Permettez que je vous informe de ce qui vient de m’arriver avec M. Mac-Cartney, gentilhomme anglais très-jeune, et pourtant très-sage ; très instruit, mais modeste ; fort riche et fort simple ; et qui criera bientôt en parlement mieux qu’un autre. Il m’a nié que vous eussiez des bontés pour moi : je me suis échauffé, je me suis vanté de votre protection. Il m’a répondu que si je disais vrai, je prendrais la liberté de vous écrire. J’ai les passions vives. Pardonnez donc, monseigneur, au zèle, à l’attachement, et au profond respect du vieux montagnard.


5275. — À M.  HELVÉTIUS.
Le 1er mai.

Voici, mon illustre philosophe, un gentilhomme anglais très-instruit, et qui par conséquent vous estime.
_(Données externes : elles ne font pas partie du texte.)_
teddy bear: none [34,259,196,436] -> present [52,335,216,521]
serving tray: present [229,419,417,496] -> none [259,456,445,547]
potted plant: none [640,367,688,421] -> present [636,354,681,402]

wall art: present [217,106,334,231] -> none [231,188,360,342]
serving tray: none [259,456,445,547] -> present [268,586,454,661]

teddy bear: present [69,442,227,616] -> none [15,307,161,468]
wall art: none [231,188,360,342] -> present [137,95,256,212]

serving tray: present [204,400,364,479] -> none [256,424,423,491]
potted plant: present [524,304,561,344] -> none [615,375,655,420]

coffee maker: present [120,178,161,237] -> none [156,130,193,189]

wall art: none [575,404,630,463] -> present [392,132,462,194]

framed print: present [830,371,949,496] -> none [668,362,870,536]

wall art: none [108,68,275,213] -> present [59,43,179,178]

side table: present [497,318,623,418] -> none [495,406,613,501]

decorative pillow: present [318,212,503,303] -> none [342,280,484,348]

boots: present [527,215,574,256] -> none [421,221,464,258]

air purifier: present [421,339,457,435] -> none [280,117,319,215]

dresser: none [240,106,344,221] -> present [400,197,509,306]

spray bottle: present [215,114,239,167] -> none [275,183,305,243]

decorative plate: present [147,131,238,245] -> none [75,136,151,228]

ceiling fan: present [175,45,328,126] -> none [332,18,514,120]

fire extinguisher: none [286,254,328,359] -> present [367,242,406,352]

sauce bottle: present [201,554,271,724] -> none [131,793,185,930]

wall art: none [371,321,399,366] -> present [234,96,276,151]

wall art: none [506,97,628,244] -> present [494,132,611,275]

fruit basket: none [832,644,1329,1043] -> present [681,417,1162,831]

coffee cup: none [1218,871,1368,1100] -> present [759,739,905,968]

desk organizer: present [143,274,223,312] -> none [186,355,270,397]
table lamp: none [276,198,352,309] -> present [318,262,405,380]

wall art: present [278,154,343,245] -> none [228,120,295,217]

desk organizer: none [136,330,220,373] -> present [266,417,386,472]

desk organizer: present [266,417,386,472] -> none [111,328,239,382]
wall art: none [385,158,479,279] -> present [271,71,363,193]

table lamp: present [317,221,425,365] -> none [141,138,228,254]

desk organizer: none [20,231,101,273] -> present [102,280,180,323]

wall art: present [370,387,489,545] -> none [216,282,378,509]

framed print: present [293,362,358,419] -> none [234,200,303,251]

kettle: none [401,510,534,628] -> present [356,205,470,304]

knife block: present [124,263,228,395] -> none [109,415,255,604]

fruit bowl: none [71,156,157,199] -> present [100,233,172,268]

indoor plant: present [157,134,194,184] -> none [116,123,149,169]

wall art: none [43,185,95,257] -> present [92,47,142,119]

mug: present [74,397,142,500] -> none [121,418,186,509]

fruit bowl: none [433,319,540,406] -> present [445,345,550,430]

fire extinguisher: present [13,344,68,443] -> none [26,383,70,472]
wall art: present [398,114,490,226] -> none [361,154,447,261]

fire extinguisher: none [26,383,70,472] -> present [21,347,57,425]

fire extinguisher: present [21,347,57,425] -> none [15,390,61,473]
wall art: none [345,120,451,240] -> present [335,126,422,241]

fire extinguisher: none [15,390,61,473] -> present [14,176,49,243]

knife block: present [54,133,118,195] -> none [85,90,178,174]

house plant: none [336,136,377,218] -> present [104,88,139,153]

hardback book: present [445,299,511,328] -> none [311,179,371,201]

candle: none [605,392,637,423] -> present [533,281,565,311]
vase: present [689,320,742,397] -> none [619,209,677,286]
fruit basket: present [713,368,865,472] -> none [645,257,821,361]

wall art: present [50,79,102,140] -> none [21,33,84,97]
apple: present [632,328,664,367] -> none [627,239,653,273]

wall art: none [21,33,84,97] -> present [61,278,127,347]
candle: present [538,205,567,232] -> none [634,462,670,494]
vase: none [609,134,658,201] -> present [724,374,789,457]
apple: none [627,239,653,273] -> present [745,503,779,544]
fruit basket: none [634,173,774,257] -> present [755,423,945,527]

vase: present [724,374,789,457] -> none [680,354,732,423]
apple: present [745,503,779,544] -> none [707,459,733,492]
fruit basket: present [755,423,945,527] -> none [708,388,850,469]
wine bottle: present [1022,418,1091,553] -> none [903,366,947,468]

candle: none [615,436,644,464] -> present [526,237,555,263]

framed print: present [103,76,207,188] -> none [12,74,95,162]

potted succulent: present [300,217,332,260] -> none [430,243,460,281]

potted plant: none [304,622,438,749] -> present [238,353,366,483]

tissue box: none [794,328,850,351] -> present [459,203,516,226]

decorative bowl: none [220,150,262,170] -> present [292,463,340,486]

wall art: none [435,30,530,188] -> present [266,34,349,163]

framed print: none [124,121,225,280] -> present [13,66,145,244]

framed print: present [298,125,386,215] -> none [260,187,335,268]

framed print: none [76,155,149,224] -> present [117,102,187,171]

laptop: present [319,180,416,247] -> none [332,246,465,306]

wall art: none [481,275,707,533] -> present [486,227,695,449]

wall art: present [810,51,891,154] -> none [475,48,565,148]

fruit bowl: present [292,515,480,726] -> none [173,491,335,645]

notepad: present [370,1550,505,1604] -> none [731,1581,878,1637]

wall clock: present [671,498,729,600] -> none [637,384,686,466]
Je me suis vanté à lui d’avoir quelque part à votre amitié : car j’aime à me faire valoir auprès des gens qui pensent. M. Mac-Cartney pense tout comme vous. Il croit, malgré Omer et Christophe, que si nous n’avions point de mains[2], il serait assez difficile de faire des rabats à Christophe et à Omer, et des sifflets pour les bourdons de Simon Lefranc, favori du roi, etc., etc., etc.

Il trouve notre nation fort drôle ; il dit que sitôt qu’il parait une vérité parmi nous, tout le monde est alarmé comme si les Anglais faisaient une descente.

Puisque vous avez eu la bonté de rester parmi les singes, tâchez donc d’en faire des hommes. Dieu vous demandera compte de vos talents. Vous pouvez plus que personne écraser l’erreur, sans montrer la main qui la frappe. Un bon petit catéchisme[3] imprimé à vos frais par un inconnu, dans un pays inconnu, donné à quelques amis qui le donnent à d’autres ; avec cette précaution, on fait du bien et on ne craint point de se faire du mal, et on se moque des Christophe, des Omer, etc., etc.

Jean-Jacques dit, à mon gré, une chose bien plaisante, quoique géométrique, dans sa Lettre à Christophe, pour prouver que, dans


  1. Ce fragment, qui était placé à la fin de 1763, me paraît du 1er mai de cette année. Voltaire parle de Mac-Cartney dans ses lettres à Helvétius et à d’Alembert, du 1er mai. (B.)
  2. De l’Esprit, discours I, chapitre i.
  3. Catéchisme de l’honnête homme ; voyez tome XXIV, page 523.